EU doesn’t currently include Ukraine (that’s part of what all the unrest there lately has been about), but EU does include four countries that border Ukraine: Romania, Hungary, Slovakia, and Poland. U.S. military advisors have already landed in Poland; shades of Vietnam in the 1950s. Oh, right: Vietnam is TPA now, so fracked gas can go there from Florida.

Meanwhile, Carib Energy has asked FE for export authorization to non-FTA countries.

And if AES gets Bahamas government approval for that undersea Ocean Express pipeline that ends up just outside the U.S. Exclusive Economic Zone (EEZ), the gas could go anywhere.

Oleg Vukmanovic and Edward McAllister wrote for Reuters 24 January 2014, Exclusive: World buyers line up to buy U.S. natural gas,

Up to a dozen long-term deals, each worth billions of dollars, have been penned behind closed doors with companies in China, Japan, Taiwan, Spain, France and Chile as global demand spikes, according to company, industry and trade sources.

Through the agreements, China in particular has emerged as one of the biggest beneficiaries of cheap American natural gas that in the coming years will be piped to Gulf Coast plants and liquefied for shipment abroad in tankers.

Chester Dawson wrote for WSJ 29 November 2013, Cnooc Seeks to Ship LNG from Canada’s Pacific Coast,

The Canadian unit of Chinese state-owned energy company Cnooc Ltd. 0883.HK -1.26% applied with federal regulators on Friday for permission to export liquefied natural gas from Canada’s Pacific coast.

The application with the National Energy Board for a 25-year permit comes just two weeks after the Cnooc unit and its partners won rights from the provincial government of British Columbia to build an LNG terminal close to its border with Alaska. Known as Aurora LNG, the project is one of nearly a dozen in the early stages of planning for exportingnatural gas from British Columbia.

Remember who’s already well along with an application to Canada’s NEB for not one but two pipelines to the British Columbia coast to an LNG export terminal: Spectra Energy.

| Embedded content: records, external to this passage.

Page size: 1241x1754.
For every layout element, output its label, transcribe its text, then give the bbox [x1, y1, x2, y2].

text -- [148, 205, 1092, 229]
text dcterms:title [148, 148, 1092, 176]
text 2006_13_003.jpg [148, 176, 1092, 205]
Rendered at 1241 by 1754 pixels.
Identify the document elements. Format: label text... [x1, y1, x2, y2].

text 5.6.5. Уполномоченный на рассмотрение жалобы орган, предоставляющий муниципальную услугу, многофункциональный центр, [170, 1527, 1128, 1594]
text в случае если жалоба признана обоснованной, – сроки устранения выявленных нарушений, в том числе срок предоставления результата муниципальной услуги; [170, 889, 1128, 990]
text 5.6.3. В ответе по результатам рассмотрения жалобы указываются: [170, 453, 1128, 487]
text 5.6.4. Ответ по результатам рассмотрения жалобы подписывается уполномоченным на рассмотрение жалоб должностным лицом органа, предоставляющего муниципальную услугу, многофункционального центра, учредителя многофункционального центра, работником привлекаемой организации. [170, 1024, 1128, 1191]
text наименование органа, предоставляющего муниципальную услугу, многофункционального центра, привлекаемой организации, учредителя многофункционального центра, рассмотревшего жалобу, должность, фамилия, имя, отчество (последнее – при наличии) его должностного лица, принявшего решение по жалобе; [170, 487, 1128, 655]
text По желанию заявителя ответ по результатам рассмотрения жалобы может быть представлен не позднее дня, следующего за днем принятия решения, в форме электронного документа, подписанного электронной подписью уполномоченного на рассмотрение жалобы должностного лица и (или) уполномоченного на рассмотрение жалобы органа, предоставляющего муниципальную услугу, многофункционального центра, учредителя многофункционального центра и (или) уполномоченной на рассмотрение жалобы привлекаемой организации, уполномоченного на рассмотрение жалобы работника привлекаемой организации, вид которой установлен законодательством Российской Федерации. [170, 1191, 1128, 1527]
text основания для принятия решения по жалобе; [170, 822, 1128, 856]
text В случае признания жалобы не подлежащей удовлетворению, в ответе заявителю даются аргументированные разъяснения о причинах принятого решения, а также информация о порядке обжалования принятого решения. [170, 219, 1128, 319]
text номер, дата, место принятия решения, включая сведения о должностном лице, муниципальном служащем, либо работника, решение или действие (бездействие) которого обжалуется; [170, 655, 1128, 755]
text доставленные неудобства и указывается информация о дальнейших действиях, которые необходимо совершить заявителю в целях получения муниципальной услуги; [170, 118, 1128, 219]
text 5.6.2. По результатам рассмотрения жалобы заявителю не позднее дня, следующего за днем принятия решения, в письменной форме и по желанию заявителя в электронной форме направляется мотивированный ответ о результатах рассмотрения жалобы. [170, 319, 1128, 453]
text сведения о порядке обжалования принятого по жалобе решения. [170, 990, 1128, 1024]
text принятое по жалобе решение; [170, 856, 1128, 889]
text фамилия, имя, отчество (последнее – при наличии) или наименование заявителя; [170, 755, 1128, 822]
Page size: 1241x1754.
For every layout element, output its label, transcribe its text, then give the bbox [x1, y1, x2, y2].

Jeff Lewis wrote for Business Financial Post 23 April 2014, CNOOC subsidiary to partner with U.K. firm on Prince Rupert LNG terminal, that a subsidiary of China National Offshore Oil Corporation (CNOOC, Ltd.) has signed an agreement with BG Group PLC about the Prince Rupert LNG export terminal; the same terminal BG has an agreement with Spectra for to build that pipeline to the coast.

The same Spectra whose CEO Greg Ebel told Bloomberg news 17 January 2012 that he expects Spectra will be involve din LNG export from Louisiana and Texas, as well, because “our pipelines go right by all those facilities, really.” Well, Spectra’s pipeline goes right to FSC that goes to two already-approved LNG export authorizations from Florida’s Atlantic coast, too.

Those two don’t have authorization to export to China, but one of them is already applying for non-FTA authorization. And Ocean Express is already approved by the U.S. and just waiting for the Bahamas to agree outside the EEZ. Plus if TPP passes, China will probably join.

So, maybe not LNG export to China now, but it could happen anytime. And LNG export is already approved to many other countries.

Explain to us, FERC, since your rationalization for federal eminent domain is Florida needs the gas, how does that apply if the gas gets exported to China, or to any other country, for that matter?